**Source records**
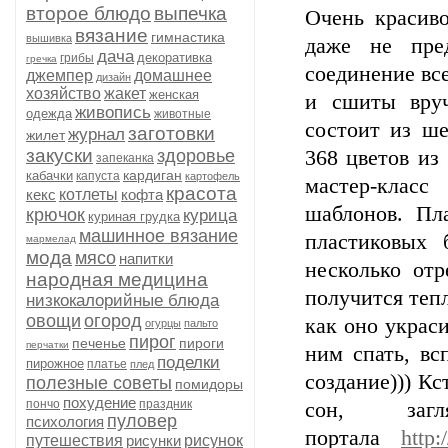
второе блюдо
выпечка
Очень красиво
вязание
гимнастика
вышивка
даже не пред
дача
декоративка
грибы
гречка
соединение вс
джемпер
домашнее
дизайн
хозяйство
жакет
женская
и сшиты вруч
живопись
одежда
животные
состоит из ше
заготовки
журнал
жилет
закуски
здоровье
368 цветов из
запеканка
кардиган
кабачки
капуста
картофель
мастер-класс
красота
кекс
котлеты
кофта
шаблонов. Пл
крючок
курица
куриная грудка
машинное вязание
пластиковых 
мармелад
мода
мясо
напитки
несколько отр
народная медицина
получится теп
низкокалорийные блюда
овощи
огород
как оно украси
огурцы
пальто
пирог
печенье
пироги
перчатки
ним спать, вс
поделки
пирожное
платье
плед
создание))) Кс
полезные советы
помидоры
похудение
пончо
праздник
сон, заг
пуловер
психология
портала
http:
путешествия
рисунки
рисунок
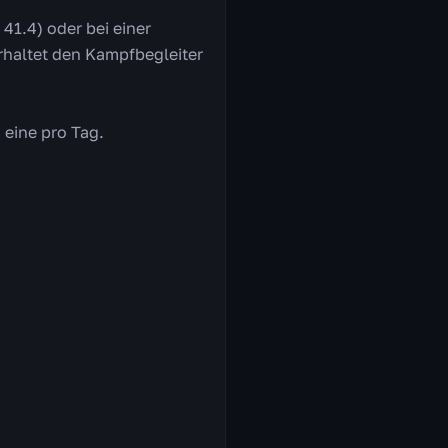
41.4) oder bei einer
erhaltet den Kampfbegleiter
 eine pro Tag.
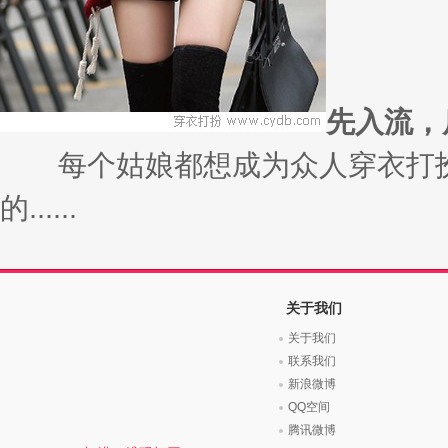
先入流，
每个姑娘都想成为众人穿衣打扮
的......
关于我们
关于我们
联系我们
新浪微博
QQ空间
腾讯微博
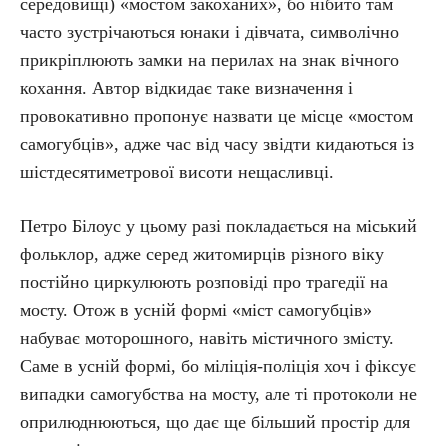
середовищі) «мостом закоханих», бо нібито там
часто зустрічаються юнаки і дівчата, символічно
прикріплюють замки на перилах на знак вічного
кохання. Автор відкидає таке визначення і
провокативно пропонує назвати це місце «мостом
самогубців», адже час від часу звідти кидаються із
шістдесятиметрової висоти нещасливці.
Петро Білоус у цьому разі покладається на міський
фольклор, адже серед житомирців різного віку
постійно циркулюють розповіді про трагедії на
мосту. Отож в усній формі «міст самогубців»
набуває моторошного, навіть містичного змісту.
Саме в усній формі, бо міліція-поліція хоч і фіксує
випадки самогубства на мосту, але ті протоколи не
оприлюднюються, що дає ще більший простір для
---
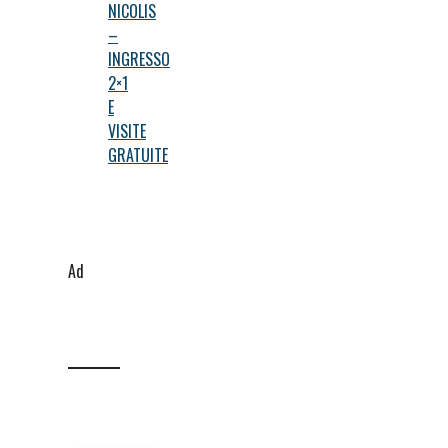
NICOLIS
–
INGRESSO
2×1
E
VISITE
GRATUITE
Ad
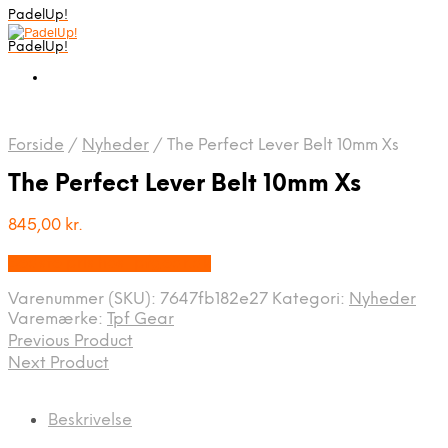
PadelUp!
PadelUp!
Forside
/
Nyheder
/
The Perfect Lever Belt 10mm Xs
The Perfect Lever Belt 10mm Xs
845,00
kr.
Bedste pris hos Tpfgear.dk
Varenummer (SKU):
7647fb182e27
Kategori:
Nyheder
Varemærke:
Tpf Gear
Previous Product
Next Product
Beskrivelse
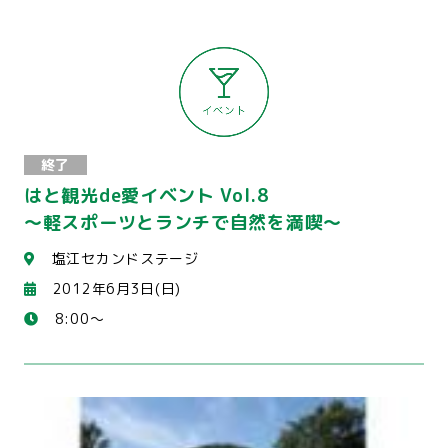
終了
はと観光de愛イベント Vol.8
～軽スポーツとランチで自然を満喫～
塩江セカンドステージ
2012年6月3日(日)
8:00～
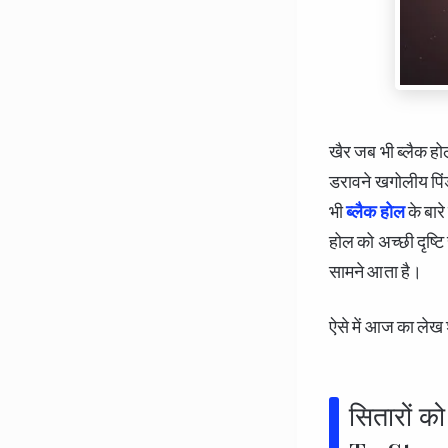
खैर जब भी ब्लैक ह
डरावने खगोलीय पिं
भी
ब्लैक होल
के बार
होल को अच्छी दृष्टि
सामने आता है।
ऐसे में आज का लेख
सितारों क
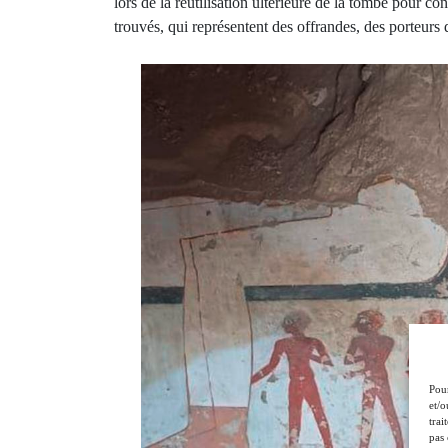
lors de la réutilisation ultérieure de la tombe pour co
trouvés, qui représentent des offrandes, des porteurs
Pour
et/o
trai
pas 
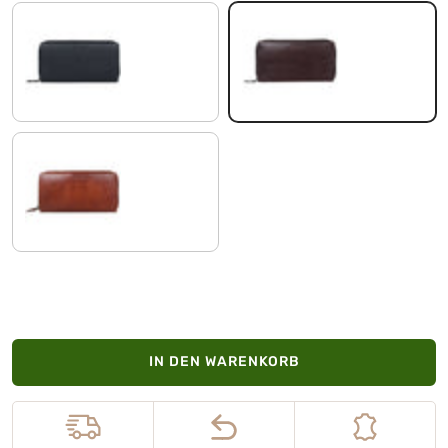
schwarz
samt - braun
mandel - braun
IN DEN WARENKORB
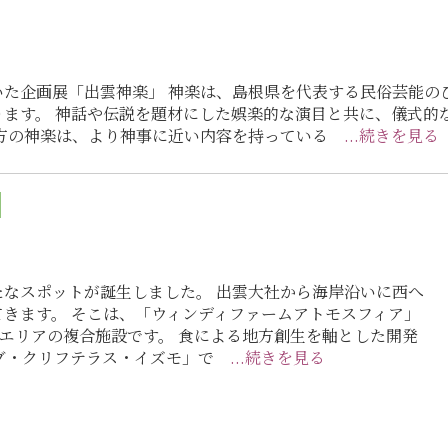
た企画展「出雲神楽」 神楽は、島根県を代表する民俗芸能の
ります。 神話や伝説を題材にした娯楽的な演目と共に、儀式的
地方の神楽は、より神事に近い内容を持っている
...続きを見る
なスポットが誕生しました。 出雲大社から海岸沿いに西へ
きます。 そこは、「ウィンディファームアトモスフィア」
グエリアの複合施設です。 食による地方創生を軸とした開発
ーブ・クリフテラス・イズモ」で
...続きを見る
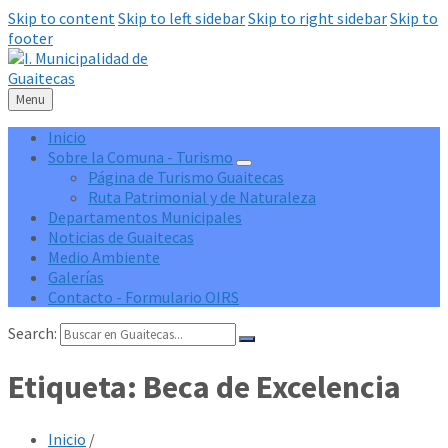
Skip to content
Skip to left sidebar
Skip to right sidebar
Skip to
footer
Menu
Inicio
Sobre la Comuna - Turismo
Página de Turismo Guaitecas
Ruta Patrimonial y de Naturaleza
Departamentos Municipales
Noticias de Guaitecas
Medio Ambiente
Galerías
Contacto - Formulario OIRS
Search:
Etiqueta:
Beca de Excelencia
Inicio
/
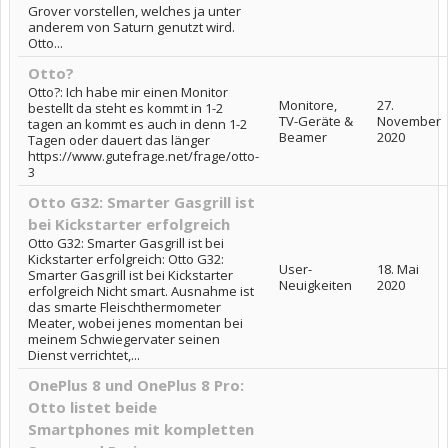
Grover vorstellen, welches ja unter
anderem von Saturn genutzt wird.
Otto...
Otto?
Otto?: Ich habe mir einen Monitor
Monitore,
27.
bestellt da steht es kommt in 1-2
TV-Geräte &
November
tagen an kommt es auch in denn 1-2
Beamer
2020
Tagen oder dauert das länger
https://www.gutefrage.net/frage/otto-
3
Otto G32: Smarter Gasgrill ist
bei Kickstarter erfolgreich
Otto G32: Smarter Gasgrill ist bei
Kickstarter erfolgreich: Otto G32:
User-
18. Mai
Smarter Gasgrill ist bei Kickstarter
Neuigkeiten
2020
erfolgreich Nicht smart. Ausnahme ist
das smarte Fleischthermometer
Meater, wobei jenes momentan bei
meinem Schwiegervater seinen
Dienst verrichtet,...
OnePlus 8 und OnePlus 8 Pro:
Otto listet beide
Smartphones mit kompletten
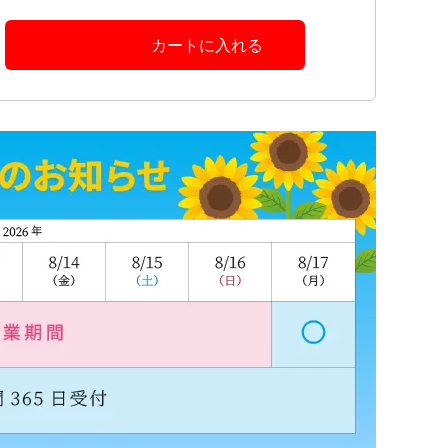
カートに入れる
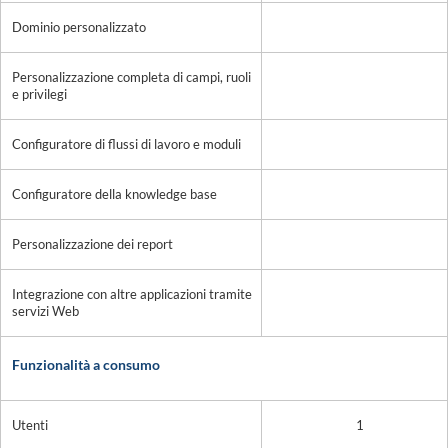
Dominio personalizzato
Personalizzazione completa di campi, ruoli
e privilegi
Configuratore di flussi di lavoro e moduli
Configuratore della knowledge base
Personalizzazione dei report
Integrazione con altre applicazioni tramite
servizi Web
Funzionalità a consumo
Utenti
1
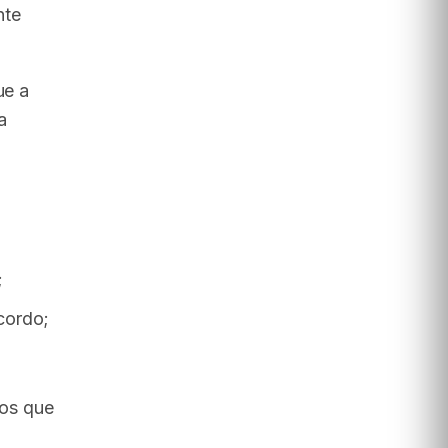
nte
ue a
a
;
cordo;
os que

**Prompt**
Respond with the exact lines above running from the one containing "खैर जब भी ब्लैक ह" to the one containing "きます。 そこは、「ウィンディファームアトモスフィア」", both ends kept and no pictures included.

**Answer to the exercise**
खैर जब भी ब्लैक ह
डरावने खगोलीय पिं
भी
ब्लैक होल
के बार
होल को अच्छी दृष्टि
सामने आता है।
ऐसे में आज का लेख
सितारों क
lors de la réutilisation ultérieure de la tombe pour co
trouvés, qui représentent des offrandes, des porteurs
Pour
et/o
trai
pas 
schwarz
samt - braun
mandel - braun
IN DEN WARENKORB
た企画展「出雲神楽」 神楽は、島根県を代表する民俗芸能の
ります。 神話や伝説を題材にした娯楽的な演目と共に、儀式的
地方の神楽は、より神事に近い内容を持っている
...続きを見る
なスポットが誕生しました。 出雲大社から海岸沿いに西へ
きます。 そこは、「ウィンディファームアトモスフィア」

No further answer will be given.